For the cause, I'm not sure if the change in expected user input to fdisk when I ran it manually was a side-effect of resize2fs not running properly the first time. It may very well be.

Looking at the proposed solution, there are only 2 details that nag me a little:

I'm wondering if such logic could be implemented idem-potently elsewhere, maybe in cloudinit (still new to that, a colleague recently introduced me to it, not sure if system-level functionality belong there though) or otherwise in an additional init script (I know I dabbled with such things back in ~2010, this article looks about right, but I'm not sure if it is current: https://wiki.debian.org/BootProcess)

Anyways, my 2 cents.

I'll test out your changes, but I'll also see if I can come up with something that doesn't disrupt (too much) the original booting behavior of the system.

neta540 commented 6 years ago

Yes, I agree there should be more checks in the purposed resize scripts, they were a quick n dirty versions of the tasks that should be done.

I didn't like overriding init= in cmdline.txt, in order to keep this option available for future use, instead of having it to run the resize script.

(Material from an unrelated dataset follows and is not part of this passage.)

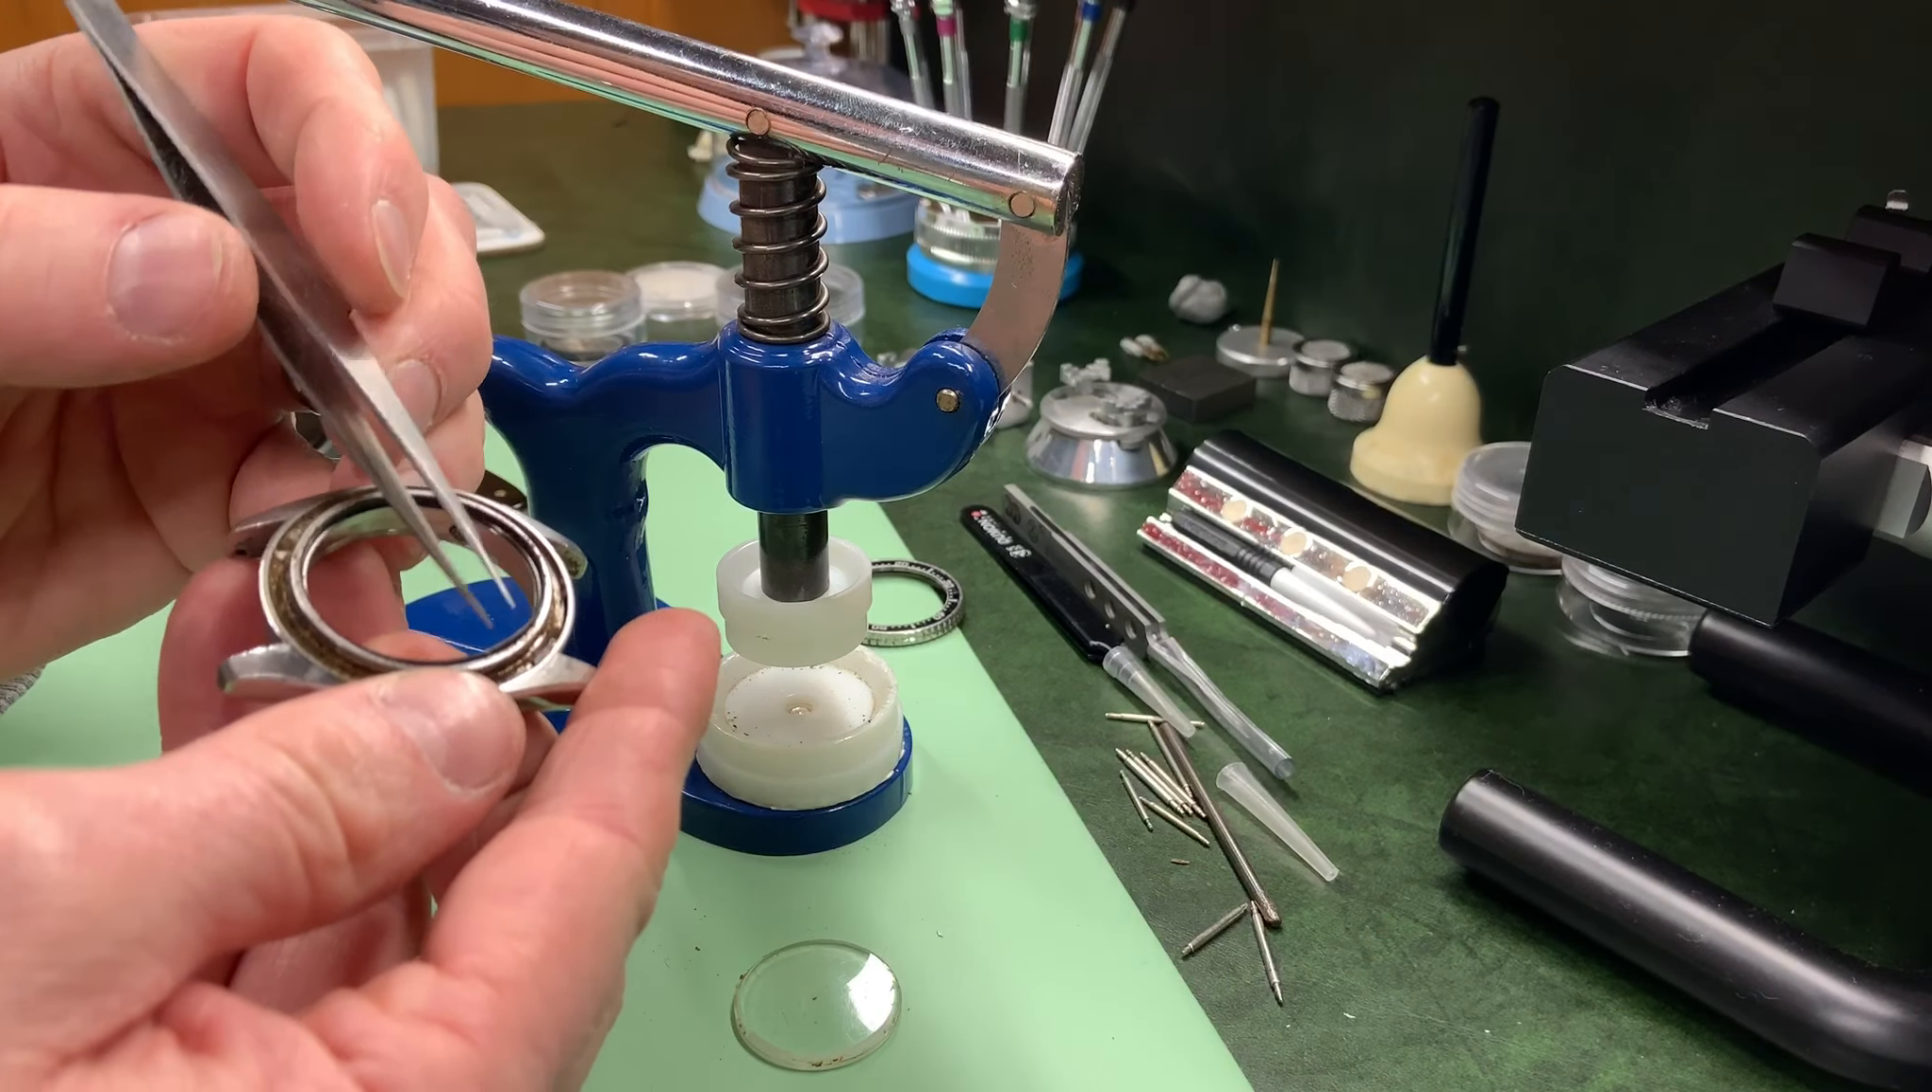And there we go the crystal is out no problem at all.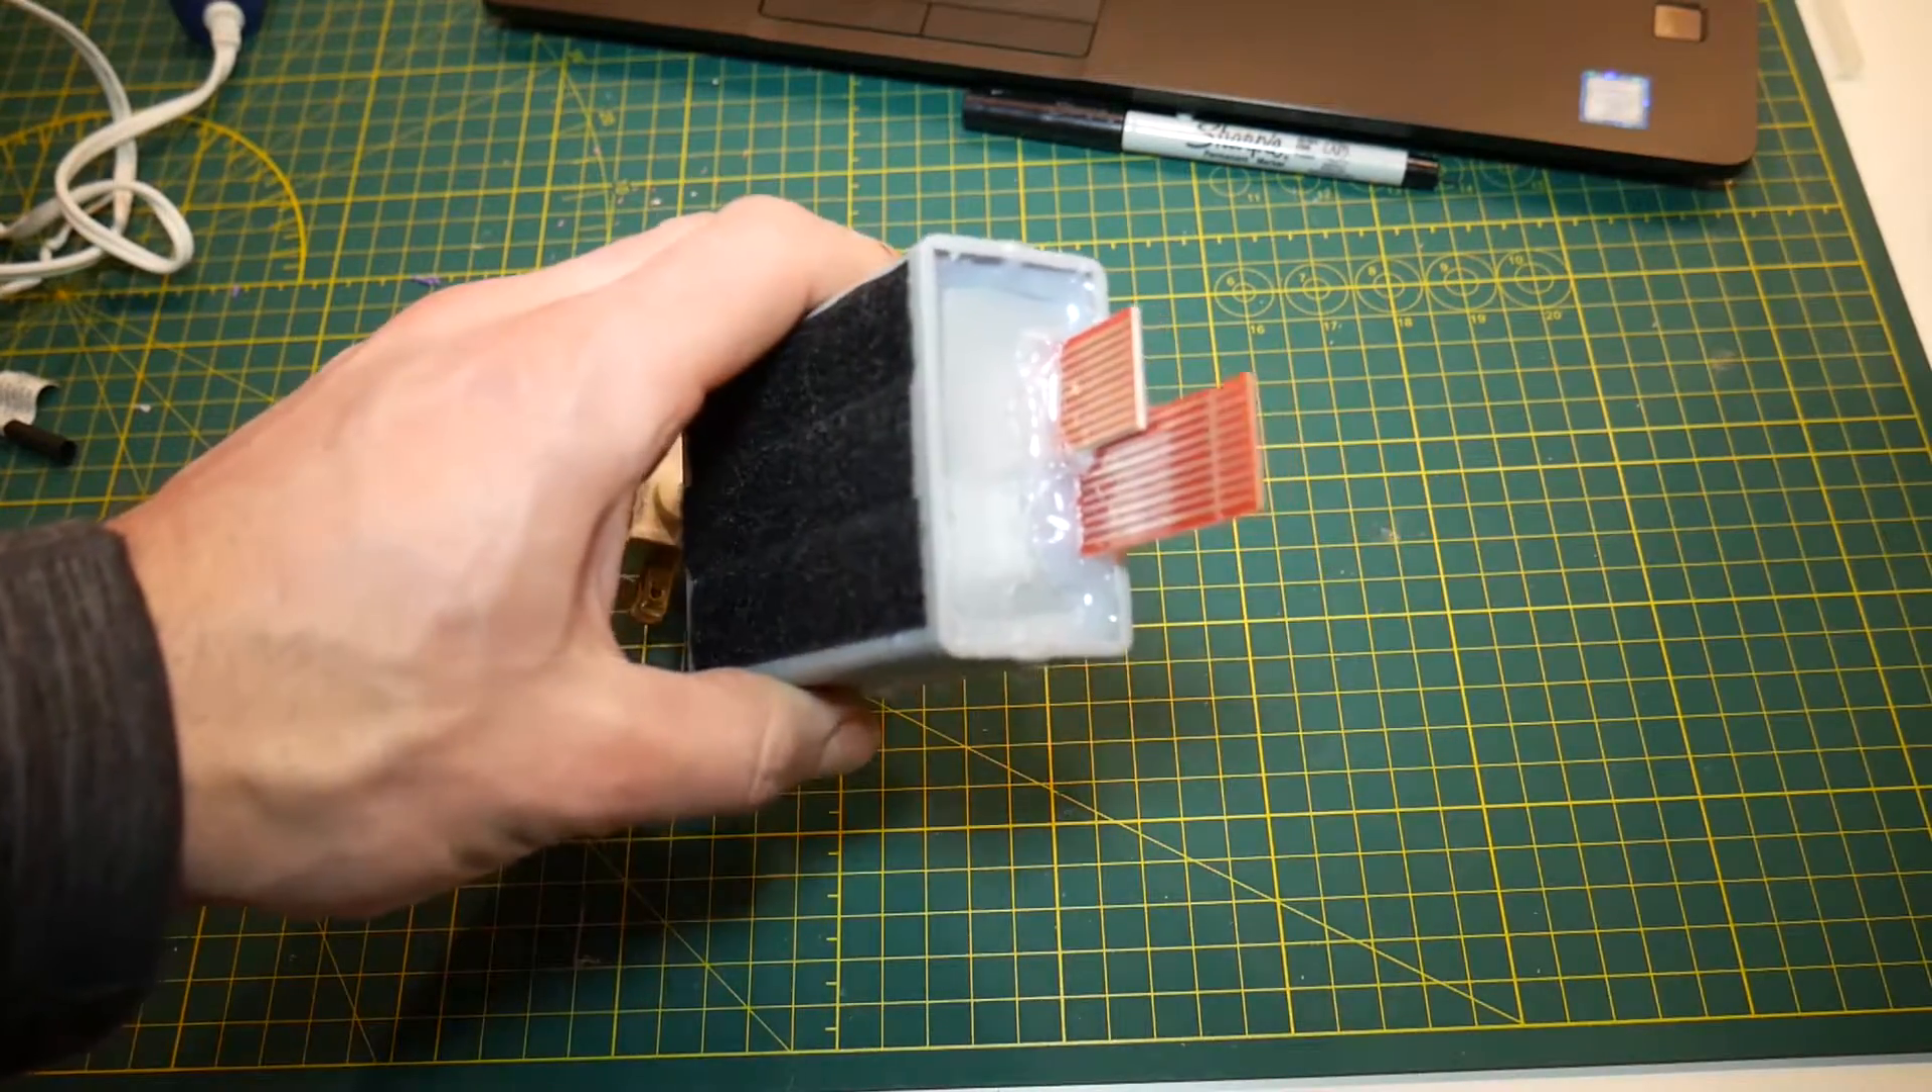I also have the Velcro on the enclosure. And I've used hot glue pretty liberally throughout the whole thing to seal everything up and keep water out.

I'm wondering if such logic could be implemented idem-potently elsewhere, maybe in cloudinit (still new to that, a colleague recently introduced me to it, not sure if system-level functionality belong there though) or otherwise in an additional init script (I know I dabbled with such things back in ~2010, this article looks about right, but I'm not sure if it is current: https://wiki.debian.org/BootProcess)

I don't think it would be wise now to use cloud init or an additional init script to do the first phase task (re-partitioning), because in the time the init script will run, there will be other services running in the background, especially when thinking of having it done with cloud-init. Calling a reboot while there are other services running doesn't sound like a good option to me, it is less reliable and god knows the purpose of the user-created custom could-init configuration. I wouldn't be comfortable to reboot a running system just like that. The re-partitioning is a system script that should definitely override the init system. I don't see much that could go wrong as long as the script is minimal and to the point.

Magnitus- commented 6 years ago

Re-thinking about it, I guess with a bash script that doesn't have the -e flag, it's not so bad.

Usually, using bash without that flag can be annoying for its tendency to fail on a statement and not halt (resulting in silent failures), but in this case, it's probably better that the script reaches there point where it sets back the original init logic, whether or not the partition change succeeded.

For the reboot, I think you are probably correct in that running it so close in the initialization phase of services would be less than ideal (not to mention the resize operation on the system's partition).

DieterReuter commented 5 years ago

Fixed with #90